The presiding judge confirmed investigators’ long- held belief that titanium debris dropped by a Continental DC-10 onto the runway at Charles de Gaulle airport before the supersonic jet took off on July 25, 2000, was to blame. Investigators said the debris gashed the Concorde’s tire, propelling bits of rubber into the fuel tanks and sparking a fire.
The plane then slammed into a nearby hotel, killing all 109 people aboard and four others on the ground.
Ronald Schmid, a lawyer who has represented several families of the German victims, said he was “sceptical” about the ruling.
“It bothers me that none of those responsible for Air France were sitting in the docks,” he told The Associated Press.

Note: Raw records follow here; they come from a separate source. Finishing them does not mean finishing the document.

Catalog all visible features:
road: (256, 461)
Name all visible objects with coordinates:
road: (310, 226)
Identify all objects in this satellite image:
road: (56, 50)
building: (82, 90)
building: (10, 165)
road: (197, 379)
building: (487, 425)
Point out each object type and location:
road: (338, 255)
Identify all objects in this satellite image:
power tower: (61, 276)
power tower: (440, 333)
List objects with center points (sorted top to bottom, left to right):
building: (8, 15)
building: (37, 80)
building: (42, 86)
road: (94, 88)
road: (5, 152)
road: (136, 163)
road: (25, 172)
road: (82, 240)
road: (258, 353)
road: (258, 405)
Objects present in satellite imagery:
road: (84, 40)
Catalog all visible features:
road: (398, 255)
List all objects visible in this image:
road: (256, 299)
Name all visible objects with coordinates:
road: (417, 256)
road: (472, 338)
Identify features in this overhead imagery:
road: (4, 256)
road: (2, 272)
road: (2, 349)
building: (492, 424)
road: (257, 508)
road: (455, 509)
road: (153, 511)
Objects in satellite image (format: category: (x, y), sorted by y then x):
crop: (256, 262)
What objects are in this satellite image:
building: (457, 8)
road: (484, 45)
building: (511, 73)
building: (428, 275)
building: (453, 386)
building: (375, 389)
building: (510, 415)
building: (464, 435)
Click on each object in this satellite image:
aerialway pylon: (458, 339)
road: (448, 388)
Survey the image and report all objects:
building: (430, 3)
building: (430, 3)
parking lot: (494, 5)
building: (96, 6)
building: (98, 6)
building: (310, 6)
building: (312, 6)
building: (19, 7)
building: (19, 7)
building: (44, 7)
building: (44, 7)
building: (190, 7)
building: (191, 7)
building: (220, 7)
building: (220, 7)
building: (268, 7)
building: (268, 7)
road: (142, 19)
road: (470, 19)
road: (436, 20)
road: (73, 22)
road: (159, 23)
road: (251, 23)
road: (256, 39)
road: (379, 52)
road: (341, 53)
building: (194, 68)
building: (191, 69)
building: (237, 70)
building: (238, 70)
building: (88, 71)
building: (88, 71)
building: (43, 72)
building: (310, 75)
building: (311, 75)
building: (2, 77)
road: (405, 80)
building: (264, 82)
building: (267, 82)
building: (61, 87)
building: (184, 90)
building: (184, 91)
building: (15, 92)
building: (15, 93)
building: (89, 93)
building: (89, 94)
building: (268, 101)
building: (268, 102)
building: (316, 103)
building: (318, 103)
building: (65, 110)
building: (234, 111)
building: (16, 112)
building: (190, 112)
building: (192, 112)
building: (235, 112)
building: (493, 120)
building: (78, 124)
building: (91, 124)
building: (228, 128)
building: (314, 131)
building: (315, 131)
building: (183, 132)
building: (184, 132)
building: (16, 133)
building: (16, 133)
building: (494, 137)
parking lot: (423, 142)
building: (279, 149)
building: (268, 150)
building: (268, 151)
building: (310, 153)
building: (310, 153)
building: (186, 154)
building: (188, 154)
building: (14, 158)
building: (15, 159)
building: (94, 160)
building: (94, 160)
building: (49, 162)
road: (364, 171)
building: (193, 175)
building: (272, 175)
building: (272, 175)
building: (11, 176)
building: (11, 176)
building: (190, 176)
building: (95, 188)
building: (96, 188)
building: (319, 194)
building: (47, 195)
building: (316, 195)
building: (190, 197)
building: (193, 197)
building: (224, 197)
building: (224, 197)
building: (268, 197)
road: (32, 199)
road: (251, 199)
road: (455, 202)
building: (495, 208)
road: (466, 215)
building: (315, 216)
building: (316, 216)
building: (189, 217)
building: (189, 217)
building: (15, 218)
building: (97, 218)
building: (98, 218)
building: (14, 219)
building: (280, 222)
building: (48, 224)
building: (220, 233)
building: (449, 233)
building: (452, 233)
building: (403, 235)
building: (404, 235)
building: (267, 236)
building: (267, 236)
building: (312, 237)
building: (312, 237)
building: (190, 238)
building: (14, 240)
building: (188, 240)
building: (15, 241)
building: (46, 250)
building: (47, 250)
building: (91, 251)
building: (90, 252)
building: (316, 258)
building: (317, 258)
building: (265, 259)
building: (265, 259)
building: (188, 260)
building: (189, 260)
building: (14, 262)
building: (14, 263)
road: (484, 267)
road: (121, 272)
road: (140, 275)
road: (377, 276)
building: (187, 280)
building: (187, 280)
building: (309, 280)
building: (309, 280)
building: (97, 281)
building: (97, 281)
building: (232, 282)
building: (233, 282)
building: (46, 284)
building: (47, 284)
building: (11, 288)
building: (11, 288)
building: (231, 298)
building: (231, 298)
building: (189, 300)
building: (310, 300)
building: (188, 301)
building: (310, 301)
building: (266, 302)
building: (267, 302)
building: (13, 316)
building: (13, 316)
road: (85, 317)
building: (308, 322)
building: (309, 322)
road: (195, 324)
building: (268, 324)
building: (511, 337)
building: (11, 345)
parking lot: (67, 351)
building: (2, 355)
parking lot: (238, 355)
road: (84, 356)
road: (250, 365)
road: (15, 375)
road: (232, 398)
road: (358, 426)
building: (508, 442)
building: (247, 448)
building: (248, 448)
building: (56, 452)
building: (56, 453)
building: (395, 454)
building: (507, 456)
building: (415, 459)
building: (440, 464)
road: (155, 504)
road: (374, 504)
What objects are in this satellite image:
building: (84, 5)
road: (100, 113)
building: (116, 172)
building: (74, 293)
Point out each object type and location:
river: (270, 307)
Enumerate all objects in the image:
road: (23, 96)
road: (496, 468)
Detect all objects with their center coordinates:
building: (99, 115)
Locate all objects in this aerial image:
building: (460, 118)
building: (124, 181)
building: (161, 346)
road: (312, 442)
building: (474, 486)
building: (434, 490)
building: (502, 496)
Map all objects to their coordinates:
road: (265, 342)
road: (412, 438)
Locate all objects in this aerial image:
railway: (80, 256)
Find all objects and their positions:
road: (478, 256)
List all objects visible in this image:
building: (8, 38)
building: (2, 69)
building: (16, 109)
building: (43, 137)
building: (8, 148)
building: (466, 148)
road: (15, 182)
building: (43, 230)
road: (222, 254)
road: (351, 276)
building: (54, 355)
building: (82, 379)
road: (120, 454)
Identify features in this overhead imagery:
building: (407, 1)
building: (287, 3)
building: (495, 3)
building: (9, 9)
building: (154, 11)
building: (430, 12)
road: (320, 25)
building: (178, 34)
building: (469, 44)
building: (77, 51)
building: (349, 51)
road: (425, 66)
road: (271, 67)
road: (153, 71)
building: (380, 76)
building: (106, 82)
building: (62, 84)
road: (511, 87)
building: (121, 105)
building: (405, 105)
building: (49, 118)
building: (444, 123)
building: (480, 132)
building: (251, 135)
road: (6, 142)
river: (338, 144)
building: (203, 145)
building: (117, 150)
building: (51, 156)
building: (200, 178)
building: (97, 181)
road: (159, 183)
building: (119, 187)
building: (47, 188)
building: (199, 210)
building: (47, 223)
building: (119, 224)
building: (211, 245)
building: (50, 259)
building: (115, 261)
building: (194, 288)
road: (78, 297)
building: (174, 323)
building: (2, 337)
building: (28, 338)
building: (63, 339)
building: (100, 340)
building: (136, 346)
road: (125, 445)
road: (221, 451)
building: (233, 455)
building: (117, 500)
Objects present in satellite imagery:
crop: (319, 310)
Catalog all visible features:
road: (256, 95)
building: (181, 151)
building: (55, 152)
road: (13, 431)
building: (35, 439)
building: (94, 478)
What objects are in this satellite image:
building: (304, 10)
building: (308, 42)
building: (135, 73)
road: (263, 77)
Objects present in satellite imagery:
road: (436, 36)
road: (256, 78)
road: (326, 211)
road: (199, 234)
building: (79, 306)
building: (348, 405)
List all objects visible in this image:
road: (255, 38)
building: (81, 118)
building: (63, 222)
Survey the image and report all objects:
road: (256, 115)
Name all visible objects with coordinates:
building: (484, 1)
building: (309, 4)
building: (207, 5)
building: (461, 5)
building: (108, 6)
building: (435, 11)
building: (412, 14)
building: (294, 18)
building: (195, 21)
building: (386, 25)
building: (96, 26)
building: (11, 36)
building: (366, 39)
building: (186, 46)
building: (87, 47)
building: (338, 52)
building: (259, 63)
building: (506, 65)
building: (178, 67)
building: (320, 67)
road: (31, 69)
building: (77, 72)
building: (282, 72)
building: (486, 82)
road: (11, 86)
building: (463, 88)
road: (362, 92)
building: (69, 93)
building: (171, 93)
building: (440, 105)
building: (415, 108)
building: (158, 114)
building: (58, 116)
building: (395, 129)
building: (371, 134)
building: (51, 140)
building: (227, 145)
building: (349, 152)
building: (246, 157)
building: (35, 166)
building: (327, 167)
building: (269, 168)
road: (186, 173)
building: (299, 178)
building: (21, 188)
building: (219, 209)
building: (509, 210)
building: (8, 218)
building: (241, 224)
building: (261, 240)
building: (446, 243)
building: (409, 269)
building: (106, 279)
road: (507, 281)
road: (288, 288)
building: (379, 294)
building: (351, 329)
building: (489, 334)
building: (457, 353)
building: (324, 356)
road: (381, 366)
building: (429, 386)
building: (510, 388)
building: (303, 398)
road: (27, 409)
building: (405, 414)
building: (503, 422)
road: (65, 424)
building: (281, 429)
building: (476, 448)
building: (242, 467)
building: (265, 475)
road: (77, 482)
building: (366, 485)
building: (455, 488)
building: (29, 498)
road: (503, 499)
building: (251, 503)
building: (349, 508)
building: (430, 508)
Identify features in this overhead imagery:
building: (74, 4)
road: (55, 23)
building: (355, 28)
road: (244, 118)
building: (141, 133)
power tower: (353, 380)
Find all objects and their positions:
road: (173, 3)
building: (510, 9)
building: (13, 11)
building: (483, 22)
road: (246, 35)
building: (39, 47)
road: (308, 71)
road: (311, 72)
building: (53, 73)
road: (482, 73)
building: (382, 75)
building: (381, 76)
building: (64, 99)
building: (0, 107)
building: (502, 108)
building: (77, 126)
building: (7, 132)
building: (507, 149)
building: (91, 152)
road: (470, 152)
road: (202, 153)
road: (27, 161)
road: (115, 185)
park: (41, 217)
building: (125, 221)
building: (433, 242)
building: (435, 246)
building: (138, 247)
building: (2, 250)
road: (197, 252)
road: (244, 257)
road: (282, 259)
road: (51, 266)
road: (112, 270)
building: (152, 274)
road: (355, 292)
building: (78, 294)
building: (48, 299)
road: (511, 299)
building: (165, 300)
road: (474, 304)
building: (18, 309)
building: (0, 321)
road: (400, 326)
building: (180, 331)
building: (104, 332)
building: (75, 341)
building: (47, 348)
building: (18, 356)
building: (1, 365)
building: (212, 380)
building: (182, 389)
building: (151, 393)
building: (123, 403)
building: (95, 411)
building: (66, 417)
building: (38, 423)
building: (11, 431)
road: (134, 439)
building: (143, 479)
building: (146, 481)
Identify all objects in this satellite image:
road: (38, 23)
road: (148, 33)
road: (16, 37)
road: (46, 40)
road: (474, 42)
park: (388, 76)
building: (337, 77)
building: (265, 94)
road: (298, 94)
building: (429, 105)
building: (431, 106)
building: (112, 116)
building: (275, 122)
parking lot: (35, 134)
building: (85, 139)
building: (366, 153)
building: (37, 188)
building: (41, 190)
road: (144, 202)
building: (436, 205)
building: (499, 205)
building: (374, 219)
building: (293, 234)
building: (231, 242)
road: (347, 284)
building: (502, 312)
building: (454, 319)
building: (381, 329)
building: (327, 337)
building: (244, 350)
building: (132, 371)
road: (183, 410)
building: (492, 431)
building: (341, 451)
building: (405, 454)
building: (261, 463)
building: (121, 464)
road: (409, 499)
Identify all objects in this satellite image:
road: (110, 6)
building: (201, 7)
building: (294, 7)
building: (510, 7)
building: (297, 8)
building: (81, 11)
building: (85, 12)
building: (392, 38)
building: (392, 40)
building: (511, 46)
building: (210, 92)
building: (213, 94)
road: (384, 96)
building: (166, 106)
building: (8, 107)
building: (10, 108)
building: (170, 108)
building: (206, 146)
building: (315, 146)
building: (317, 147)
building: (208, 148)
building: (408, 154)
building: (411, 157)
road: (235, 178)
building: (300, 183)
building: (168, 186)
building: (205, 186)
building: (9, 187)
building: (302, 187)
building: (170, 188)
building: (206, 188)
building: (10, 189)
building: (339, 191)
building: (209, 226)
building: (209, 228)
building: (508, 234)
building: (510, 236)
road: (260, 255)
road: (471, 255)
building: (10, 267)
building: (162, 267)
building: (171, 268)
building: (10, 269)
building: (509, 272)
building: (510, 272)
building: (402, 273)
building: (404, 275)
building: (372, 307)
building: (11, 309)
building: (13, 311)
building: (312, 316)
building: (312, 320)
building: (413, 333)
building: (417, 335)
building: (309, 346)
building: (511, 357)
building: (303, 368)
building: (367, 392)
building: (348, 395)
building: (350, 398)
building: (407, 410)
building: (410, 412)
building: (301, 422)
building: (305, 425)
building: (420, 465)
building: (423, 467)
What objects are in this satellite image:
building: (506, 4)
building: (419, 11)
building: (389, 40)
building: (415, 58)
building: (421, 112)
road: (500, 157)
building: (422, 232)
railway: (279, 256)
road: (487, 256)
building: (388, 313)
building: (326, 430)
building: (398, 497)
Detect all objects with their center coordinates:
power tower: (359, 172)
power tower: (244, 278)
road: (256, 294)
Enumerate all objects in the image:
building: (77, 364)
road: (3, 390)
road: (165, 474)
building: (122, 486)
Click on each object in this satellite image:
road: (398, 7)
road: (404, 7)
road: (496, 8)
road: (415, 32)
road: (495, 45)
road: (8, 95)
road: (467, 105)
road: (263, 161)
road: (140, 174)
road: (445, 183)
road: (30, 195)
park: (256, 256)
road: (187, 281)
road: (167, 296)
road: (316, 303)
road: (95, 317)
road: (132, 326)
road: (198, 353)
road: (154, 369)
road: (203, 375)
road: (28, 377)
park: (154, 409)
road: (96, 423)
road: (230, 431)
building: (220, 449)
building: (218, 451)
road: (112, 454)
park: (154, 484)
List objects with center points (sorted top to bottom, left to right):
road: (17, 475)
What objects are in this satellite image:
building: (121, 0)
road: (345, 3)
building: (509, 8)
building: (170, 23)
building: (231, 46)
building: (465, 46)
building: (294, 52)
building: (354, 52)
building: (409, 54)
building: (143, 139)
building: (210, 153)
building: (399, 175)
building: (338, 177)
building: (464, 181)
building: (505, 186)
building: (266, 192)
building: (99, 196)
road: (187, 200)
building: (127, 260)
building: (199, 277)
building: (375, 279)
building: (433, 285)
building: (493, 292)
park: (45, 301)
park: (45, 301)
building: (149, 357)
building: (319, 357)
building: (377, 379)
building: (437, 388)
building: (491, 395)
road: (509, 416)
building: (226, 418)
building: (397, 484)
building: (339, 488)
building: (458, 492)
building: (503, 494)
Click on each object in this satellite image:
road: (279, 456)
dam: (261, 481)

The airline and mechanic, John Taylor, were also ordered to jointly pay more than €274,000 in damages to different civil parties.
Taylor was also handed a 15-month suspended prison sentence, and a €2,000 fine. All other defendants — including three former French officials and Taylor’s now-retired supervisor Stanley Ford — were acquitted.
The court said Taylor should not have used titanium, a harder metal than usual, to build a piece for the DC-10 that is known as a wear strip. He was also accused of improperly installing the piece that fell onto the runway.
Continental’s defence lawyer, Olivier Metzner, confirmed the carrier would appeal. He denounced a ruling he called “patriotic” for sparing the French defendants and convicting only the Americans.
“This is a ruling that protects only the interests of France. This has strayed far from the truth of law and justice,” he said.
Continental spokesman Nick Britton, in a statement, echoed that sentiment, and said the airline disagreed with the “absurd finding” against it and Taylor.
“Portraying the metal strip as the cause of the accident and Continental and one of its employees as the sole guilty parties shows the determination of the French authorities to shift attention and blame away from Air France,” he said, noting that Air France was state-run at the time.
Roland Rappaport, a lawyer for the family of Concorde pilot Christian Marty and a pilots' union, said the verdict was “incomprehensible” and asked why blame was heaped on Continental mechanics when French officials were aware of weaknesses on the Concorde two decades before the crash.
The fine against Continental surpassed the €175,000 sought by a state prosecutor, who requested 18-month suspended prison sentences for Taylor and Ford.
The families of most victims were compensated years ago, so financial claims were not the trial’s focus — the main goal was to assign responsibility. It is not uncommon for such cases to take years to reach trial in France.